> **To do**
Identify and pull out each line of the entries in which "Produits" occurs.

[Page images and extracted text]
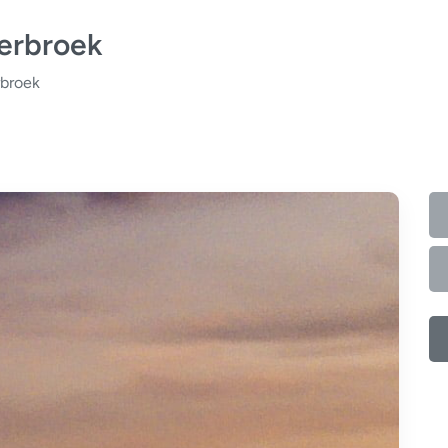
erbroek
broek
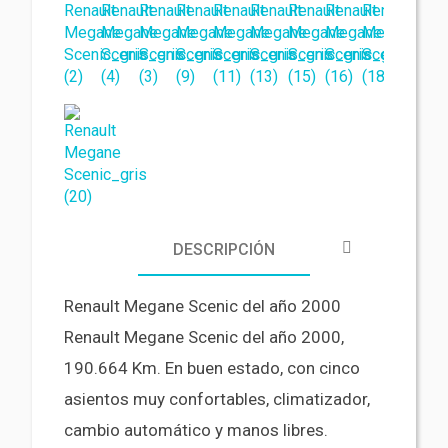
DESCRIPCIÓN
Renault Megane Scenic del año 2000
Renault Megane Scenic del año 2000,
190.664 Km. En buen estado, con cinco
asientos muy confortables, climatizador,
cambio automático y manos libres.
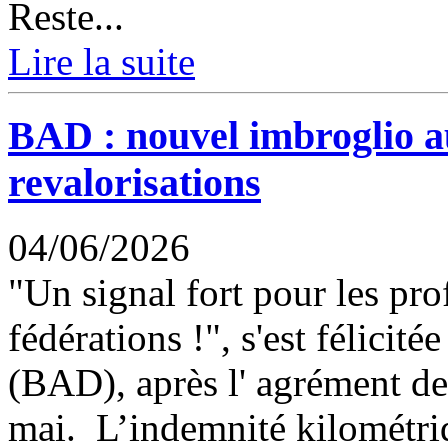
Reste...
Lire la suite
BAD : nouvel imbroglio a
revalorisations
04/06/2026
"Un signal fort pour les prof
fédérations !", s'est félicité
(BAD), après l' agrément de
mai. L’indemnité kilométriq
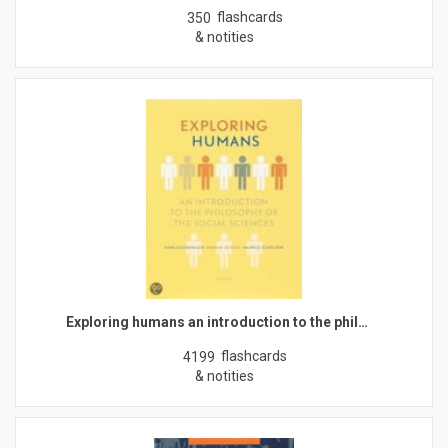
flashcards
350
& notities
Exploring humans an introduction to the phil…
flashcards
4199
& notities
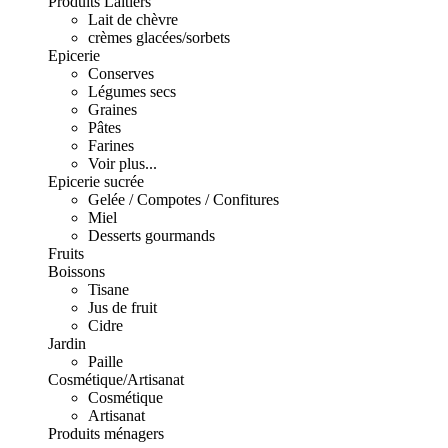
Produits Laitiers
Lait de chèvre
crèmes glacées/sorbets
Epicerie
Conserves
Légumes secs
Graines
Pâtes
Farines
Voir plus...
Epicerie sucrée
Gelée / Compotes / Confitures
Miel
Desserts gourmands
Fruits
Boissons
Tisane
Jus de fruit
Cidre
Jardin
Paille
Cosmétique/Artisanat
Cosmétique
Artisanat
Produits ménagers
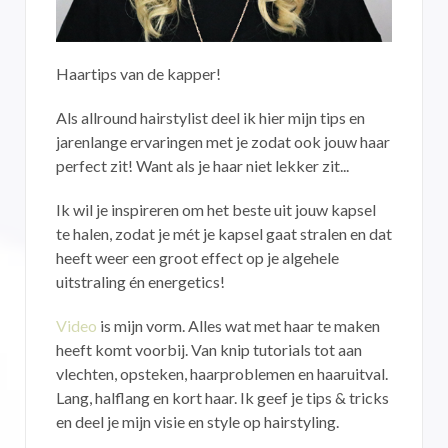
Haartips van de kapper!
Als allround hairstylist deel ik hier mijn tips en
jarenlange ervaringen met je zodat ook jouw haar
perfect zit! Want als je haar niet lekker zit...
Ik wil je inspireren om het beste uit jouw kapsel
te halen, zodat je mét je kapsel gaat stralen en dat
heeft weer een groot effect op je algehele
uitstraling én energetics!
Video
is mijn vorm. Alles wat met haar te maken
heeft komt voorbij. Van knip tutorials tot aan
vlechten, opsteken, haarproblemen en haaruitval.
Lang, halflang en kort haar. Ik geef je tips & tricks
en deel je mijn visie en style op hairstyling.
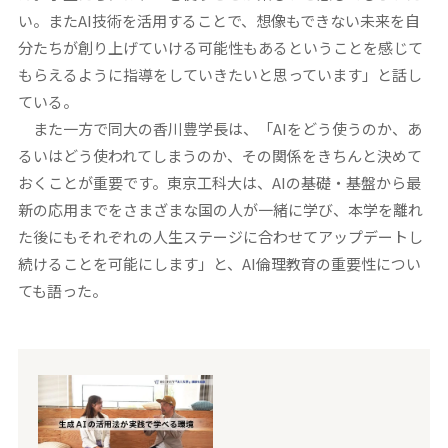
い。またAI技術を活用することで、想像もできない未来を自
分たちが創り上げていける可能性もあるということを感じて
もらえるように指導をしていきたいと思っています」と話し
ている。
また一方で同大の香川豊学長は、「AIをどう使うのか、あ
るいはどう使われてしまうのか、その関係をきちんと決めて
おくことが重要です。東京工科大は、AIの基礎・基盤から最
新の応用までをさまざまな国の人が⼀緒に学び、本学を離れ
た後にもそれぞれの人生ステージに合わせてアップデートし
続けることを可能にします」と、AI倫理教育の重要性につい
ても語った。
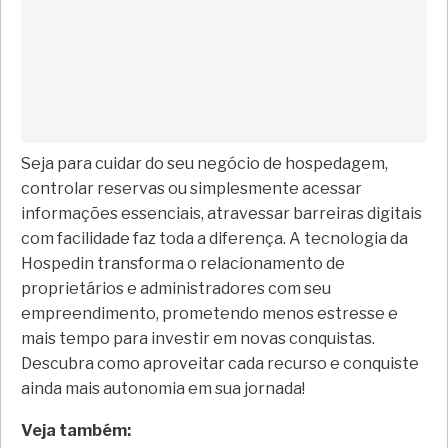
Seja para cuidar do seu negócio de hospedagem,
controlar reservas ou simplesmente acessar
informações essenciais, atravessar barreiras digitais
com facilidade faz toda a diferença. A tecnologia da
Hospedin transforma o relacionamento de
proprietários e administradores com seu
empreendimento, prometendo menos estresse e
mais tempo para investir em novas conquistas.
Descubra como aproveitar cada recurso e conquiste
ainda mais autonomia em sua jornada!
Veja também:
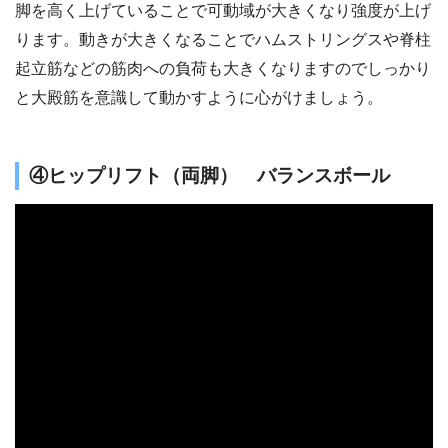
脚を高く上げていることで可動域が大きくなり強度が上げ
ります。動きが大きくなることでハムストリングスや脊柱
起立筋などの筋肉への負荷も大きくなりますのでしっかり
と大殿筋を意識して動かすように心がけましょう。
④ヒップリフト（両脚） バランスボール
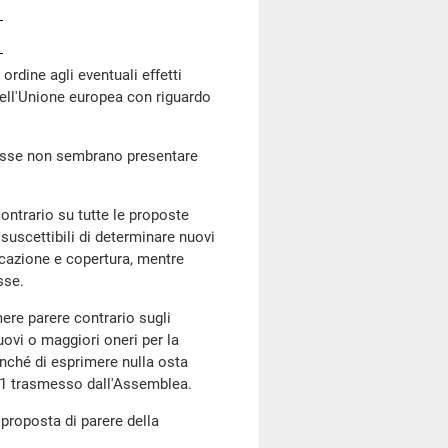
ordine agli eventuali effetti
dell'Unione europea con riguardo
esse non sembrano presentare
ntrario su tutte le proposte
suscettibili di determinare nuovi
ficazione e copertura, mentre
sse.
ere parere contrario sugli
uovi o maggiori oneri per la
onché di esprimere nulla osta
. 1 trasmesso dall'Assemblea.
proposta di parere della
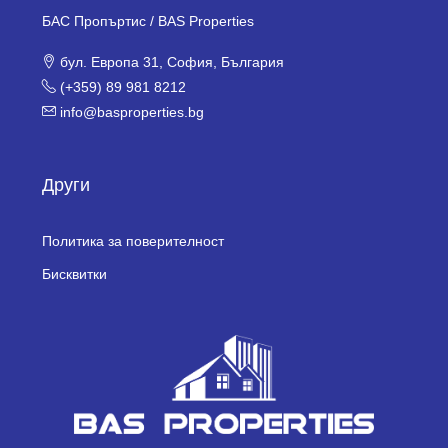
БАС Пропъртис / BAS Properties
бул. Европа 31, София, България
(+359) 89 981 8212
info@basproperties.bg
Други
Политика за поверителност
Бисквитки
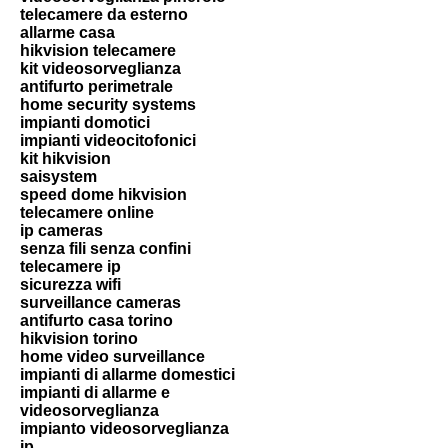
telecamere da esterno
allarme casa
hikvision telecamere
kit videosorveglianza
antifurto perimetrale
home security systems
impianti domotici
impianti videocitofonici
kit hikvision
saisystem
speed dome hikvision
telecamere online
ip cameras
senza fili senza confini
telecamere ip
sicurezza wifi
surveillance cameras
antifurto casa torino
hikvision torino
home video surveillance
impianti di allarme domestici
impianti di allarme e
videosorveglianza
impianto videosorveglianza
ip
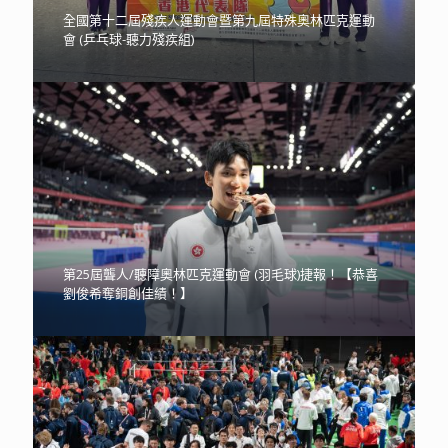
全國第十二屆殘疾人運動會暨第九屆特殊奧林匹克運動
會 (乒乓球-聽力殘疾組)
第25屆聾人/聽障奧林匹克運動會 (羽毛球)捷報！【恭喜
劉俊希奪銅創佳績！】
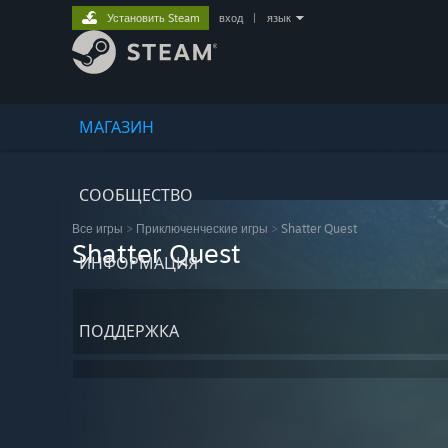
Установить Steam
вход
|
язык
МАГАЗИН
СООБЩЕСТВО
Все игры
>
Приключенческие игры
>
Shatter Quest
Shatter Quest
ИНФОРМАЦИЯ
ПОДДЕРЖКА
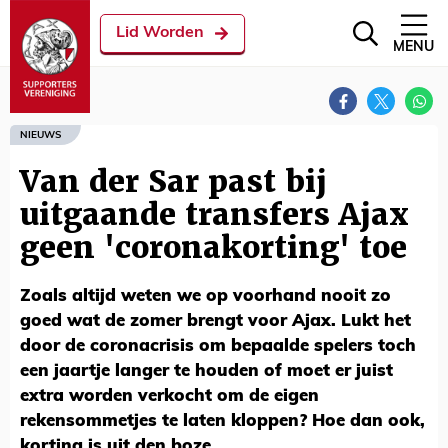
Lid Worden
MENU
NIEUWS
Van der Sar past bij
uitgaande transfers Ajax
geen 'coronakorting' toe
Zoals altijd weten we op voorhand nooit zo
goed wat de zomer brengt voor Ajax. Lukt het
door de coronacrisis om bepaalde spelers toch
een jaartje langer te houden of moet er juist
extra worden verkocht om de eigen
rekensommetjes te laten kloppen? Hoe dan ook,
korting is uit den boze.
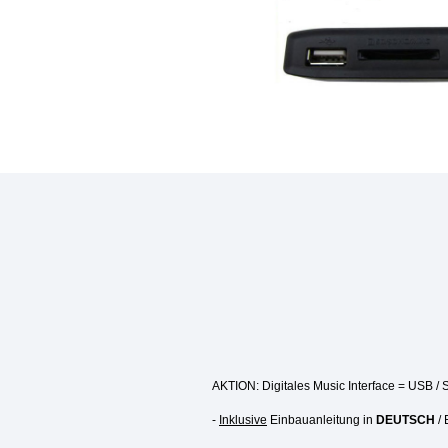
AKTION: Digitales Music Interface = USB /
-
Inklusive
Einbauanleitung in
DEUTSCH
/ 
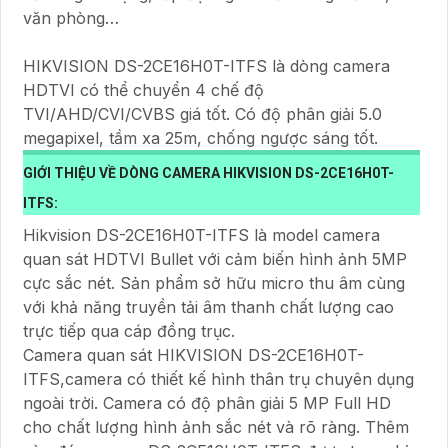
văn phòng…
HIKVISION DS-2CE16H0T-ITFS là dòng camera
HDTVI có thể chuyển 4 chế độ
TVI/AHD/CVI/CVBS giá tốt. Có độ phân giải 5.0
megapixel, tầm xa 25m, chống ngược sáng tốt.
GIỚI THIỆU VỀ DÒNG CAMERA HIKVISION DS-2CE16H0T-
ITFS:
Hikvision DS-2CE16H0T-ITFS là model camera
quan sát HDTVI Bullet với cảm biến hình ảnh 5MP
cực sắc nét. Sản phẩm sở hữu micro thu âm cùng
với khả năng truyền tải âm thanh chất lượng cao
trực tiếp qua cáp đồng trục.
Camera quan sát HIKVISION DS-2CE16H0T-
ITFS,camera có thiết kế hình thân trụ chuyên dụng
ngoài trời. Camera có độ phân giải 5 MP Full HD
cho chất lượng hình ảnh sắc nét và rõ ràng. Thêm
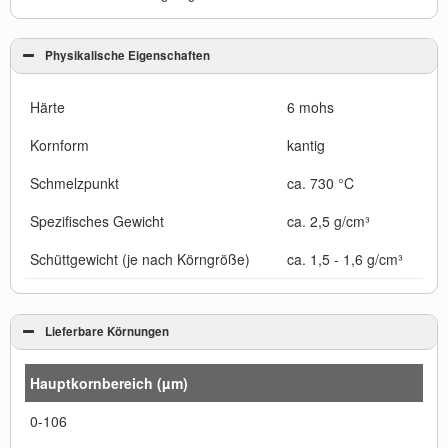
Physikalische Eigenschaften
Härte
6 mohs
Kornform
kantig
Schmelzpunkt
ca. 730 °C
Spezifisches Gewicht
ca. 2,5 g/cm³
Schüttgewicht (je nach Körngröße)
ca. 1,5 - 1,6 g/cm³
Lieferbare Körnungen
Hauptkornbereich (µm)
0-106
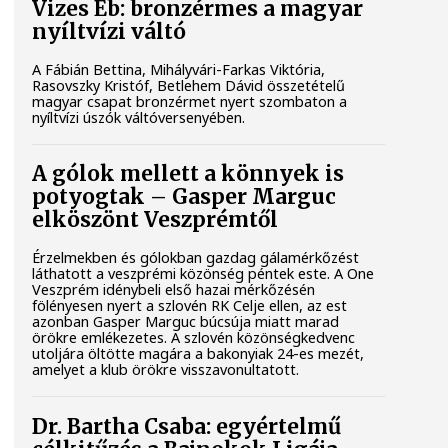
Vizes Eb: bronzérmes a magyar
nyíltvízi váltó
A Fábián Bettina, Mihályvári-Farkas Viktória,
Rasovszky Kristóf, Betlehem Dávid összetételű
magyar csapat bronzérmet nyert szombaton a
nyíltvízi úszók váltóversenyében.
A gólok mellett a könnyek is
potyogtak – Gasper Marguc
elköszönt Veszprémtől
Érzelmekben és gólokban gazdag gálamérkőzést
láthatott a veszprémi közönség péntek este. A One
Veszprém idénybeli első hazai mérkőzésén
fölényesen nyert a szlovén RK Celje ellen, az est
azonban Gasper Marguc búcsúja miatt marad
örökre emlékezetes. A szlovén közönségkedvenc
utoljára öltötte magára a bakonyiak 24-es mezét,
amelyet a klub örökre visszavonultatott.
Dr. Bartha Csaba: egyértelmű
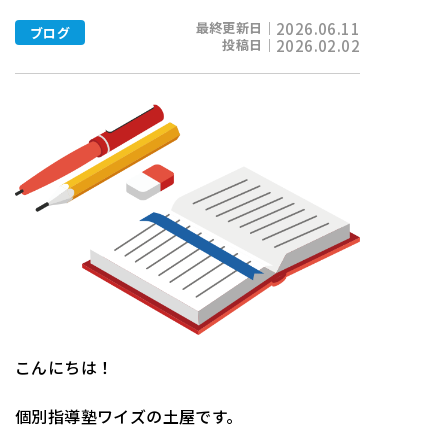
最終更新日｜
2026.06.11
ブログ
投稿日｜
2026.02.02
こんにちは！
個別指導塾ワイズの土屋です。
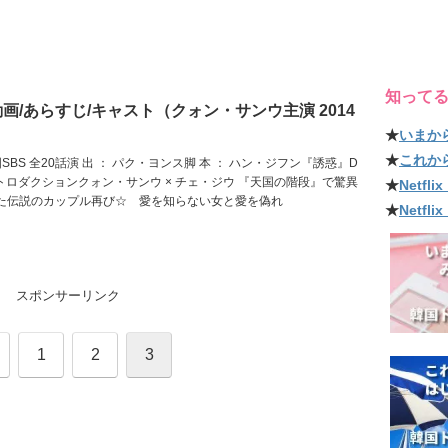
知って
画/あらすじ/キャスト（クォン・サンウ主演 2014
★
いまか
★
これか
国SBS 全20話演 出 ： パク・ヨンス脚 本 ： ハン・ジフン『誘惑』D
 2 イントロダクションクォン・サンウ × チェ・ジウ 『天国の階段』で驚異
★
Netf
た伝説のカップル再び☆ 愛を知らない女と愛を偽れ
★
Netfl
スポンサーリンク
1
2
3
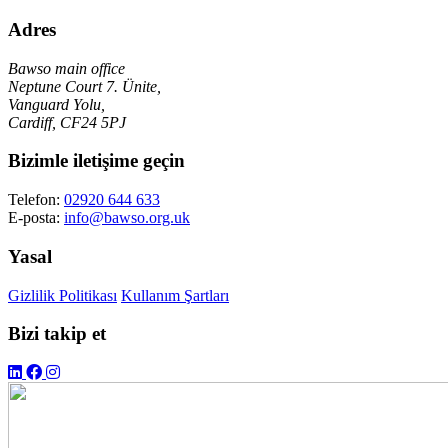
Adres
Bawso main office
Neptune Court 7. Ünite,
Vanguard Yolu,
Cardiff, CF24 5PJ
Bizimle iletişime geçin
Telefon:
02920 644 633
E-posta:
info@bawso.org.uk
Yasal
Gizlilik Politikası
Kullanım Şartları
Bizi takip et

> **Answer for the task**
Produits Laitiers
Produits ménagers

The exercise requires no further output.